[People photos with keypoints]

┄┄┄┄┄┄┄┄┄┄┄┄┄┄┄┄┄┄┄┄

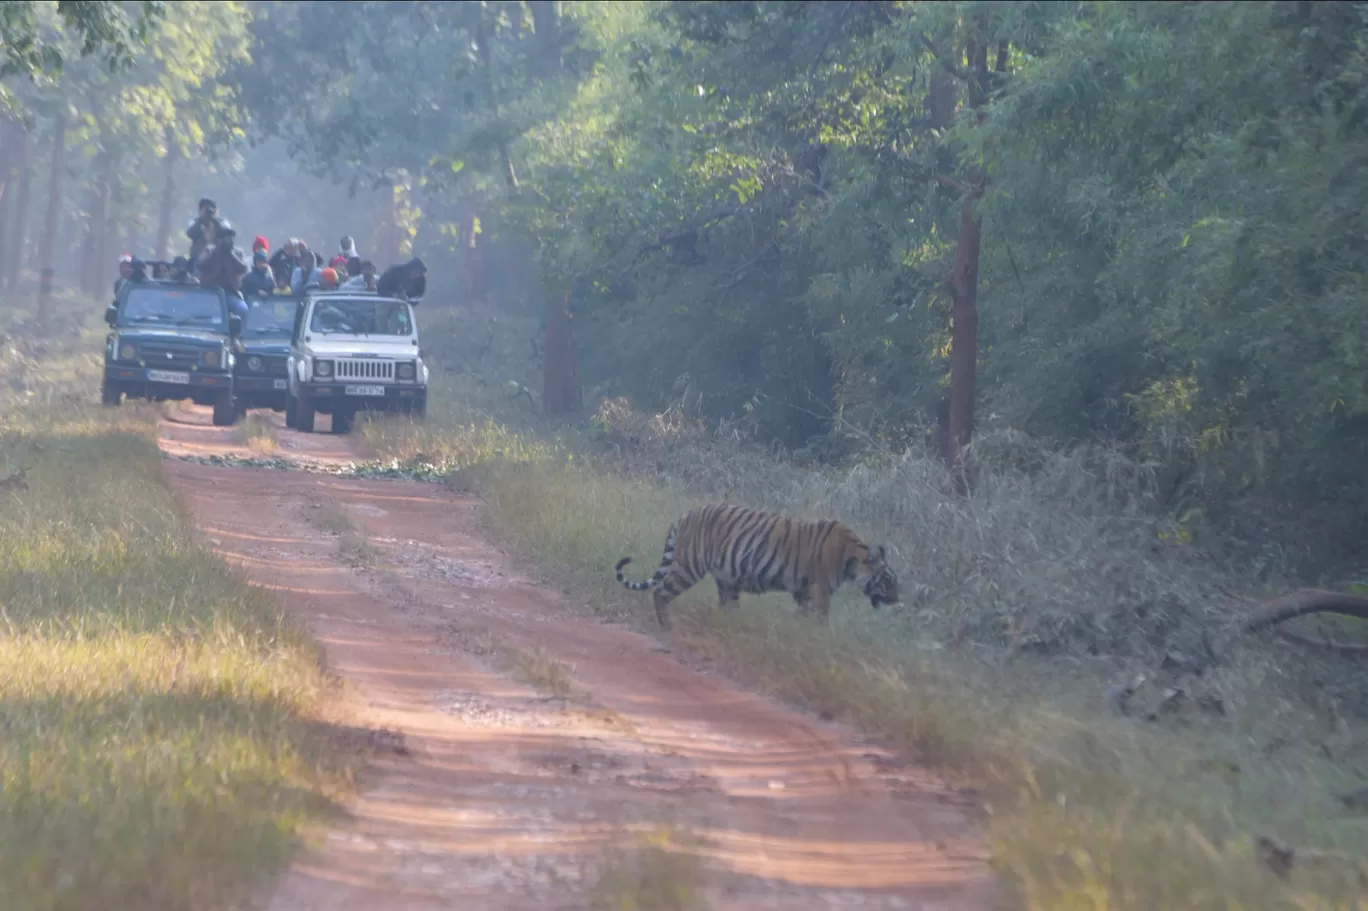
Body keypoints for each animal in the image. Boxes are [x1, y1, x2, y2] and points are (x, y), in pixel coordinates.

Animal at [618, 500, 897, 629]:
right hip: (689, 566)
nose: (897, 599)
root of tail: (685, 515)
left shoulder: (803, 592)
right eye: (888, 580)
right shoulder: (819, 592)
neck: (852, 557)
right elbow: (821, 621)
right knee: (660, 591)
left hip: (727, 581)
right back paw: (668, 626)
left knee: (727, 608)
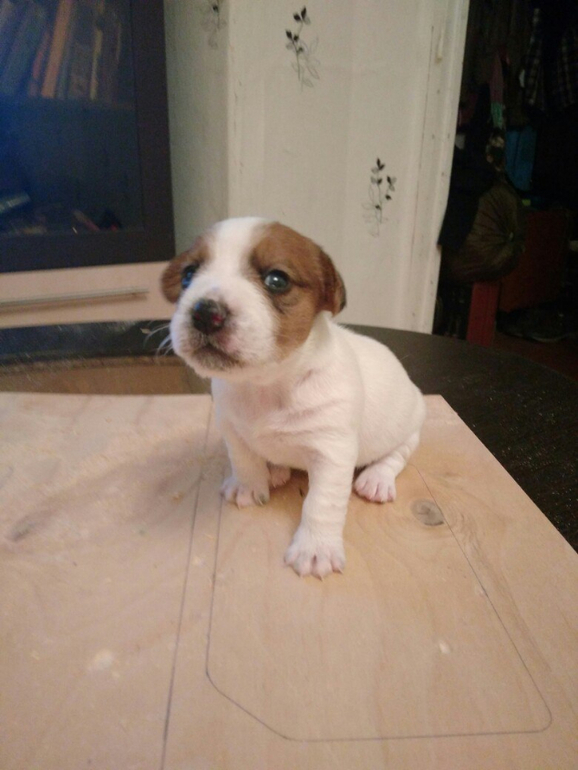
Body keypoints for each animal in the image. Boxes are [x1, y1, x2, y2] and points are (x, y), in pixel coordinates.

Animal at [161, 217, 426, 579]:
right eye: (189, 274)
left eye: (277, 280)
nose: (204, 313)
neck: (265, 386)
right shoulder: (232, 430)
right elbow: (244, 461)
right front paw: (249, 485)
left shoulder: (333, 452)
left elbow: (321, 503)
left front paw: (316, 548)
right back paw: (275, 469)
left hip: (408, 426)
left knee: (397, 454)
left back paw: (376, 479)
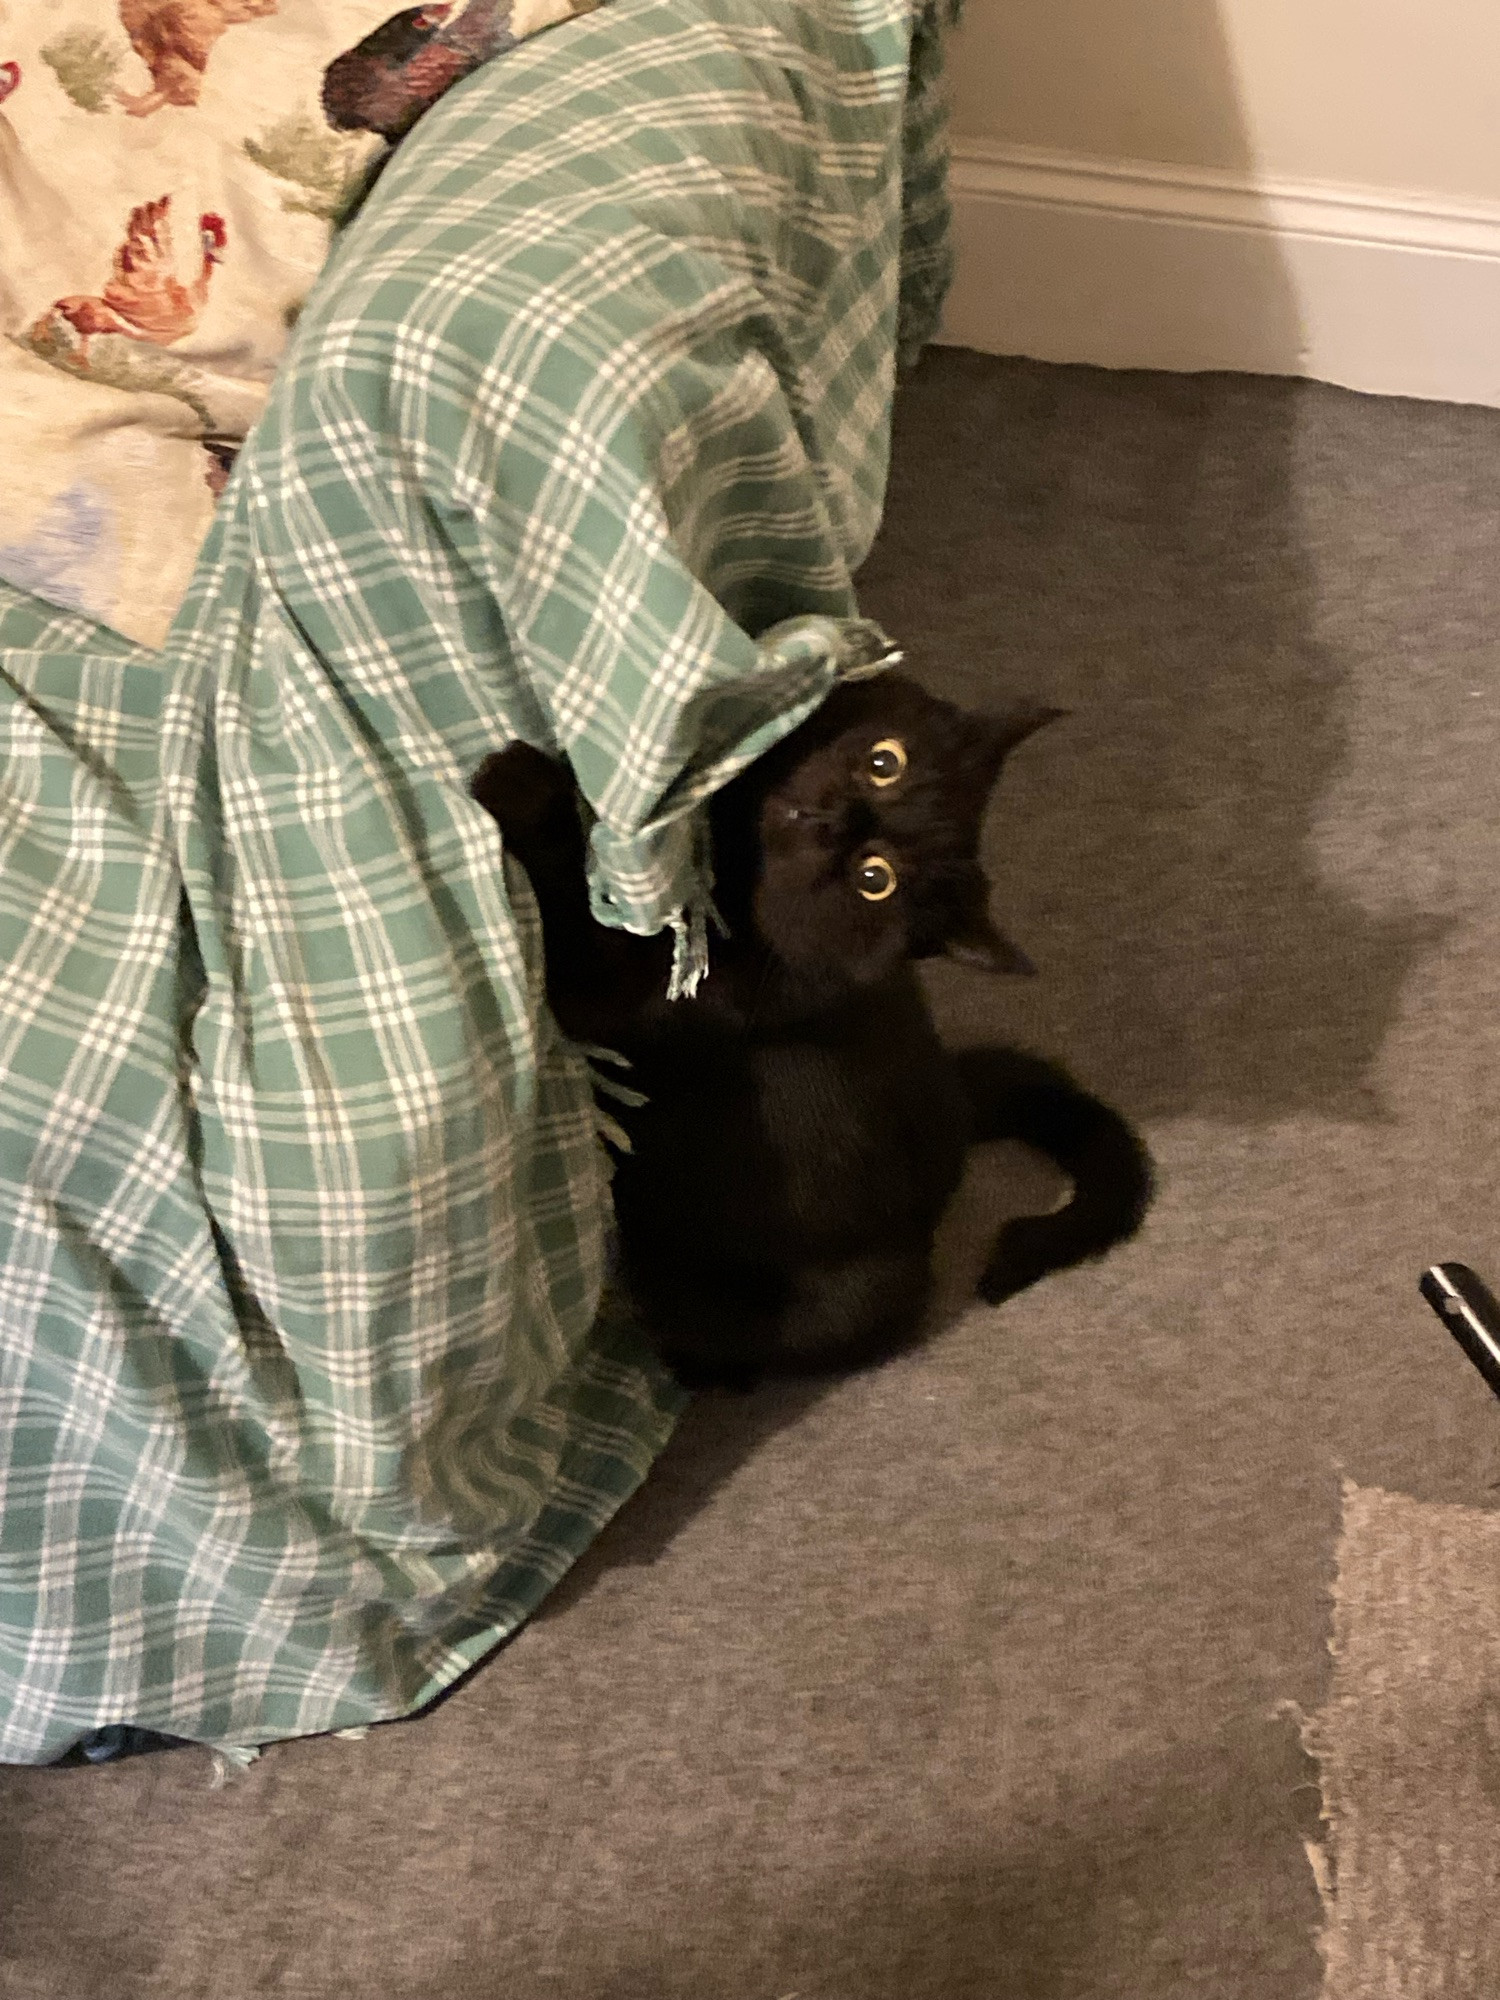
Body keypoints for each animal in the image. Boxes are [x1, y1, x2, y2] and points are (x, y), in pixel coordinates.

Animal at [476, 672, 1160, 1392]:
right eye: (886, 763)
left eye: (875, 879)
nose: (836, 818)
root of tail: (960, 1105)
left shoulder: (640, 995)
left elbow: (577, 935)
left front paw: (518, 784)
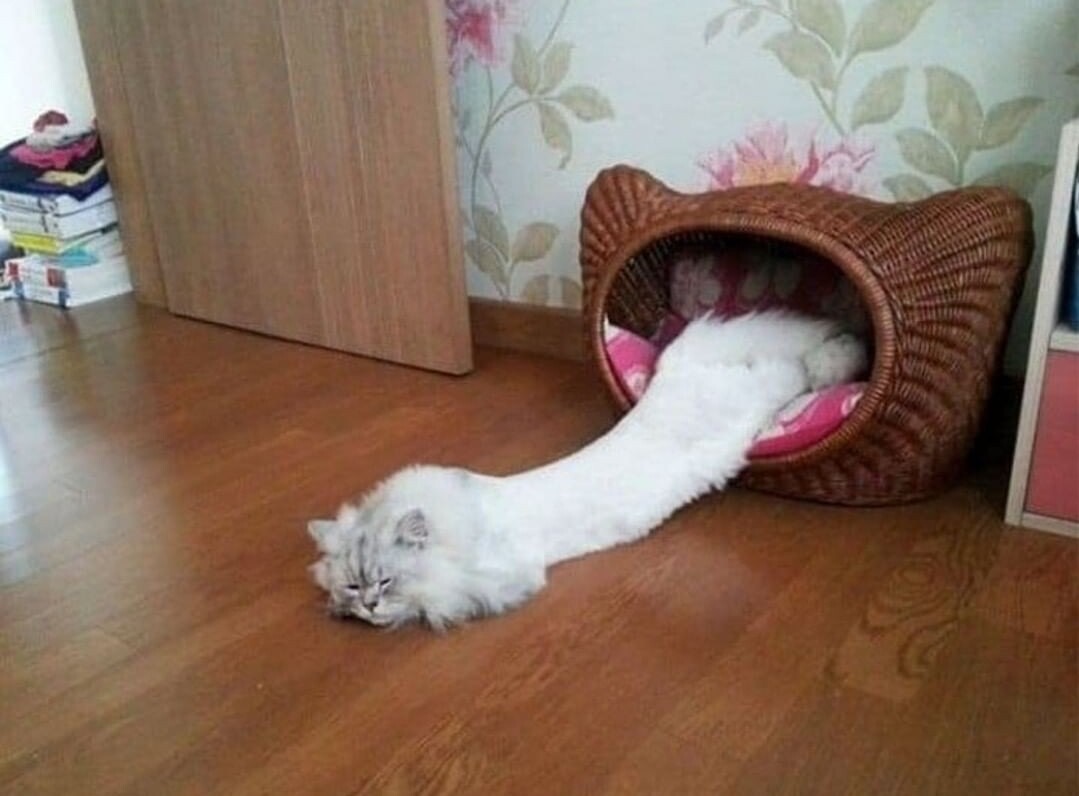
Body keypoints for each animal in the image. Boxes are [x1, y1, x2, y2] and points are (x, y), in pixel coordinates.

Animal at [308, 310, 867, 630]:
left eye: (385, 582)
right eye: (354, 586)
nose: (367, 607)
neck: (457, 524)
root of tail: (675, 367)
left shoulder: (496, 577)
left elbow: (438, 599)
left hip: (760, 391)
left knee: (800, 367)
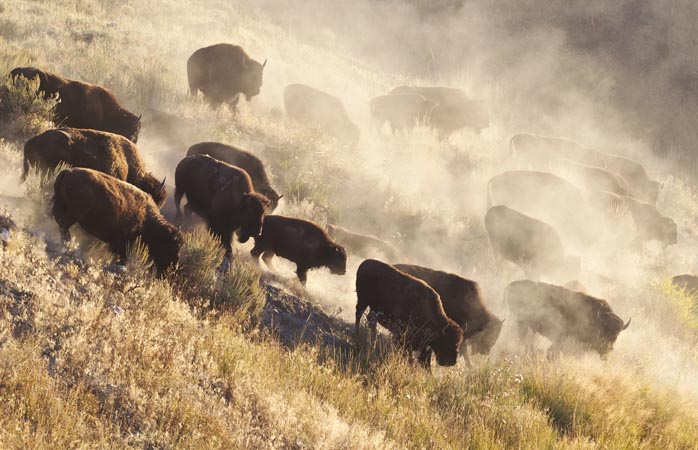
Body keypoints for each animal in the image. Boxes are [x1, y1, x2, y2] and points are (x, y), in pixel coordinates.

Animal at [52, 168, 182, 276]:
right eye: (173, 246)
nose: (174, 267)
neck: (147, 218)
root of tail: (68, 172)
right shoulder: (123, 243)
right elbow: (122, 257)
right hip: (74, 214)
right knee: (63, 225)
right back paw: (69, 247)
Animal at [500, 280, 632, 356]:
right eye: (605, 330)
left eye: (617, 335)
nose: (608, 349)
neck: (596, 318)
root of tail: (509, 286)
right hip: (520, 321)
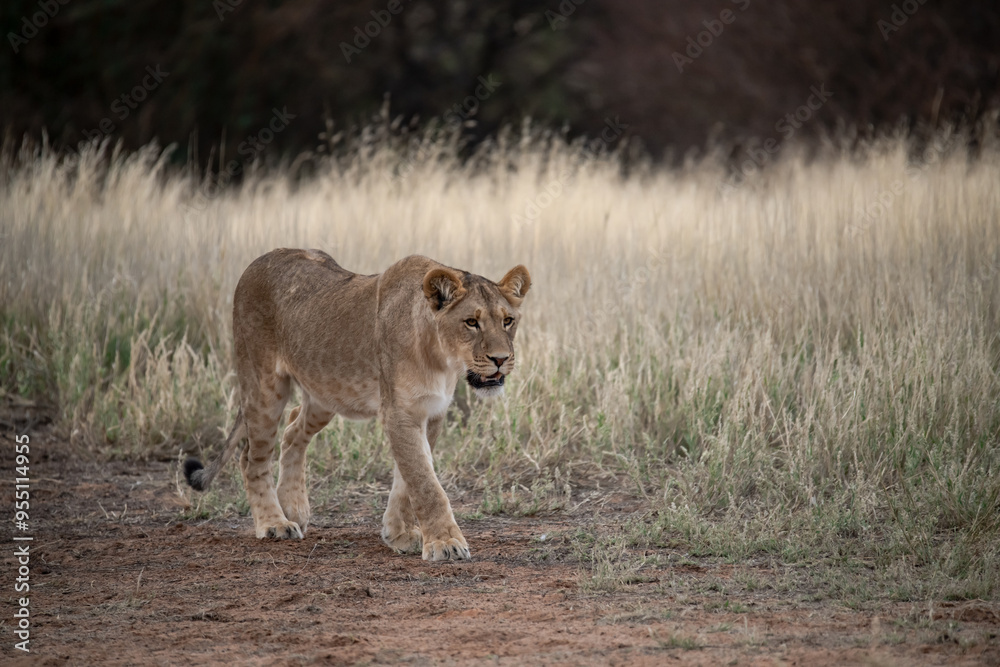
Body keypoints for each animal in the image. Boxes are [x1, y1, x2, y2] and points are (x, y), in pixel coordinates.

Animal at [183, 248, 530, 561]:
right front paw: (445, 543)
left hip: (326, 391)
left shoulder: (430, 412)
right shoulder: (399, 413)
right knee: (251, 458)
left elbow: (408, 479)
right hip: (264, 387)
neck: (441, 359)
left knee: (293, 430)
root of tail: (257, 261)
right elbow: (425, 483)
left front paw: (399, 533)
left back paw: (294, 508)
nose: (501, 359)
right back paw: (274, 523)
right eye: (471, 322)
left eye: (508, 321)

┄┄┄┄┄┄┄┄┄┄┄┄┄┄┄┄┄┄┄┄

> **The problem**
Copy the records above exactly, omitting every picture.

> **Result**
Body keypoints for each animal in the image. Boxes are [x1, y1, x2, y2] and points are (x, y), in pixel coordinates.

Animal at [618, 500, 897, 629]:
right hip: (689, 566)
nose: (897, 599)
root of tail: (685, 515)
left shoulder: (803, 592)
right eye: (888, 580)
right shoulder: (819, 592)
neck: (852, 557)
right elbow: (821, 621)
right knee: (660, 591)
left hip: (727, 581)
right back paw: (668, 626)
left knee: (727, 608)
Body keypoints for each animal in the image. Boxes are [x1, y1, x2, y2] and points are (x, y), in pixel coordinates.

Animal at [161, 217, 426, 579]:
right eye: (189, 274)
left eye: (277, 280)
nose: (204, 313)
neck: (265, 386)
right shoulder: (232, 430)
right elbow: (244, 461)
right front paw: (249, 485)
left shoulder: (333, 452)
left elbow: (321, 503)
left front paw: (316, 548)
right back paw: (275, 469)
left hip: (408, 426)
left knee: (397, 454)
left back paw: (376, 479)
Body keypoints for each animal in the image. Boxes are [x1, y1, x2, y2] and points are (x, y), in pixel coordinates.

Animal at [476, 672, 1160, 1392]:
right eye: (886, 763)
left eye: (875, 879)
nose: (836, 818)
root of tail: (960, 1105)
left shoulder: (640, 995)
left elbow: (577, 935)
left front paw: (518, 784)
Body keypoints for each animal in the image. Boxes are [x1, y1, x2, y2] and points are (x, y), in pixel coordinates.

Animal at [308, 310, 867, 630]:
left eye: (385, 582)
right eye: (354, 586)
nose: (367, 607)
neck: (457, 524)
root of tail: (675, 367)
left shoulder: (496, 577)
left elbow: (438, 599)
left hip: (760, 391)
left knee: (800, 367)
Body keypoints for each animal in the image. Boxes are [x1, y1, x2, y2] and points are (x, y), in pixel coordinates.

Animal at [52, 168, 182, 276]:
right eye: (173, 246)
nose: (174, 267)
neck: (147, 218)
root of tail: (68, 172)
right shoulder: (123, 243)
right elbow: (122, 257)
right hip: (74, 214)
right knee: (63, 225)
right back paw: (69, 247)
Animal at [500, 280, 632, 356]:
right eye: (605, 330)
left eye: (617, 335)
nose: (608, 349)
neck: (596, 318)
root of tail: (509, 286)
right hip: (520, 321)
Body keypoints for each animal in the image. Boxes are [x1, y1, x2, y2] and points are (x, y), in pixel coordinates.

Animal at [183, 248, 530, 561]:
right front paw: (445, 543)
left hip: (326, 391)
left shoulder: (430, 412)
right shoulder: (399, 413)
right knee: (251, 458)
left elbow: (408, 479)
right hip: (264, 387)
neck: (441, 359)
left knee: (293, 430)
root of tail: (257, 261)
right elbow: (425, 483)
left front paw: (399, 533)
left back paw: (294, 508)
nose: (501, 359)
right back paw: (274, 523)
right eye: (471, 322)
left eye: (508, 321)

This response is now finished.